***** RECORDS FOR THE TASK *****

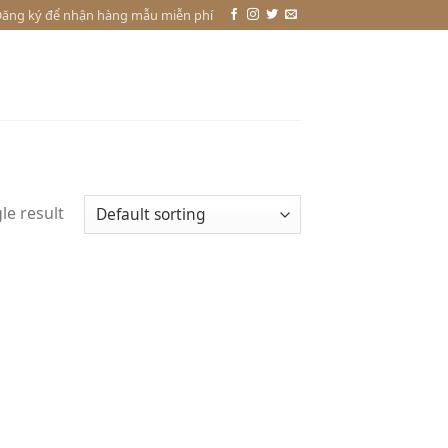
ăng ký để nhận hàng mẫu miễn phí
le result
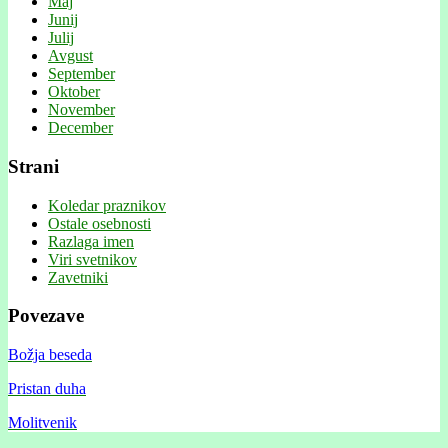
Maj
Junij
Julij
Avgust
September
Oktober
November
December
Strani
Koledar praznikov
Ostale osebnosti
Razlaga imen
Viri svetnikov
Zavetniki
Povezave
Božja beseda
Pristan duha
Molitvenik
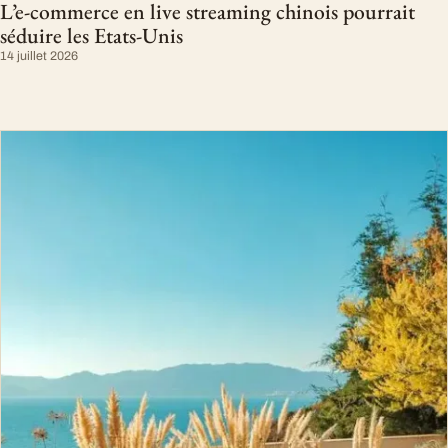
L’e-commerce en live streaming chinois pourrait
séduire les Etats-Unis
14 juillet 2026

*****

> _DIRECTIONS_
Reproduce every line of text in the listing above verbatim, omitting the pictures.

> _PROBLEM SOLUTION_
ăng ký để nhận hàng mẫu miễn phí
le result
Maj
Junij
Julij
Avgust
September
Oktober
November
December
Strani
Koledar praznikov
Ostale osebnosti
Razlaga imen
Viri svetnikov
Zavetniki
Povezave
Božja beseda
Pristan duha
Molitvenik
L’e-commerce en live streaming chinois pourrait
séduire les Etats-Unis
14 juillet 2026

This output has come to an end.